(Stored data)
⟨
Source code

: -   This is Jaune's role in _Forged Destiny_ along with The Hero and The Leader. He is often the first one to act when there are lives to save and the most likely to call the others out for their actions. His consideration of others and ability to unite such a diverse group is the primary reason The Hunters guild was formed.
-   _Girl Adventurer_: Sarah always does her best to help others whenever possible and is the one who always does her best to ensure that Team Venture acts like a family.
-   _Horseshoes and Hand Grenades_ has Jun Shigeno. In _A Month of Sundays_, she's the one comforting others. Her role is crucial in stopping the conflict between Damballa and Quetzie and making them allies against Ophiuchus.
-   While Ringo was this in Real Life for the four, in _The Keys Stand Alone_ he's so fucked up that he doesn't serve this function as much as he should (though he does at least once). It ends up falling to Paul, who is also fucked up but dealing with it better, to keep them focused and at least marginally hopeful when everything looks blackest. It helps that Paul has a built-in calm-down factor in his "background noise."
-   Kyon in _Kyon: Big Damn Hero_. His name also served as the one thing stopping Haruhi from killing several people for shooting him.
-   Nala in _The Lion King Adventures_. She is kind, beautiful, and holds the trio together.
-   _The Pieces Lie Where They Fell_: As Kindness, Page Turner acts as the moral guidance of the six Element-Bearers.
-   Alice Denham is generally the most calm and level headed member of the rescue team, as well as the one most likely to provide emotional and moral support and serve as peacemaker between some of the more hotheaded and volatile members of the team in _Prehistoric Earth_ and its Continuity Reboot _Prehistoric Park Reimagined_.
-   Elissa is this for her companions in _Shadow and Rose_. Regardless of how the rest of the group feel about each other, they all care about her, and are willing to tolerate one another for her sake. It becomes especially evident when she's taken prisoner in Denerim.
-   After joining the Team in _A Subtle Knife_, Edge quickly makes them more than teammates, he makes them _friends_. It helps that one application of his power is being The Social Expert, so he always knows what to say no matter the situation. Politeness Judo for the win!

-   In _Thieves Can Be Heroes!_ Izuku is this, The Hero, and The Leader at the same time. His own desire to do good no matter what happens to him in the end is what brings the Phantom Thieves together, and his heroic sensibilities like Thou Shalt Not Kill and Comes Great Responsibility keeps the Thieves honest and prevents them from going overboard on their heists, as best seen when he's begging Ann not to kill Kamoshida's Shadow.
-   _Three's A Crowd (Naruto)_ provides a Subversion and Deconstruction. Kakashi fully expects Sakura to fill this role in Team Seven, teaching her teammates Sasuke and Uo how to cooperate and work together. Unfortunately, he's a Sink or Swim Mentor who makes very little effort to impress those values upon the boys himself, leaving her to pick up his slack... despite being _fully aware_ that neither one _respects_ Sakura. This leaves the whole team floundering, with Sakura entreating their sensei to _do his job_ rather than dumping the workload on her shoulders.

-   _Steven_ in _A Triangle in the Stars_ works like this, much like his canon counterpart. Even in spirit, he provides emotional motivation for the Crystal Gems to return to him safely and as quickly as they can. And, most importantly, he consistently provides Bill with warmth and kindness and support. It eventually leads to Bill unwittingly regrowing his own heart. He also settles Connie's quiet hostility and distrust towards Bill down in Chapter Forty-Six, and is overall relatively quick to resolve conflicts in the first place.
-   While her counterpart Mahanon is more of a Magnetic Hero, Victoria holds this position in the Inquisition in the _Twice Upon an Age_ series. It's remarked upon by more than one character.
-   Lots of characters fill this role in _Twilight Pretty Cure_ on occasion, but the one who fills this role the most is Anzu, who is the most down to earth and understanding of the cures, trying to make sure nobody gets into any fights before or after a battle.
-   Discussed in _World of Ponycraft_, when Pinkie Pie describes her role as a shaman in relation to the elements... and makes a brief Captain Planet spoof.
⟩
# Exercise objective:
Return the span of lines in the data above that opens at the line with "for the win!" and closes at the line with "than one character.", exactly, ends included, nothing else.

# Solution for this task:
-   After joining the Team in _A Subtle Knife_, Edge quickly makes them more than teammates, he makes them _friends_. It helps that one application of his power is being The Social Expert, so he always knows what to say no matter the situation. Politeness Judo for the win!

-   In _Thieves Can Be Heroes!_ Izuku is this, The Hero, and The Leader at the same time. His own desire to do good no matter what happens to him in the end is what brings the Phantom Thieves together, and his heroic sensibilities like Thou Shalt Not Kill and Comes Great Responsibility keeps the Thieves honest and prevents them from going overboard on their heists, as best seen when he's begging Ann not to kill Kamoshida's Shadow.
-   _Three's A Crowd (Naruto)_ provides a Subversion and Deconstruction. Kakashi fully expects Sakura to fill this role in Team Seven, teaching her teammates Sasuke and Uo how to cooperate and work together. Unfortunately, he's a Sink or Swim Mentor who makes very little effort to impress those values upon the boys himself, leaving her to pick up his slack... despite being _fully aware_ that neither one _respects_ Sakura. This leaves the whole team floundering, with Sakura entreating their sensei to _do his job_ rather than dumping the workload on her shoulders.

-   _Steven_ in _A Triangle in the Stars_ works like this, much like his canon counterpart. Even in spirit, he provides emotional motivation for the Crystal Gems to return to him safely and as quickly as they can. And, most importantly, he consistently provides Bill with warmth and kindness and support. It eventually leads to Bill unwittingly regrowing his own heart. He also settles Connie's quiet hostility and distrust towards Bill down in Chapter Forty-Six, and is overall relatively quick to resolve conflicts in the first place.
-   While her counterpart Mahanon is more of a Magnetic Hero, Victoria holds this position in the Inquisition in the _Twice Upon an Age_ series. It's remarked upon by more than one character.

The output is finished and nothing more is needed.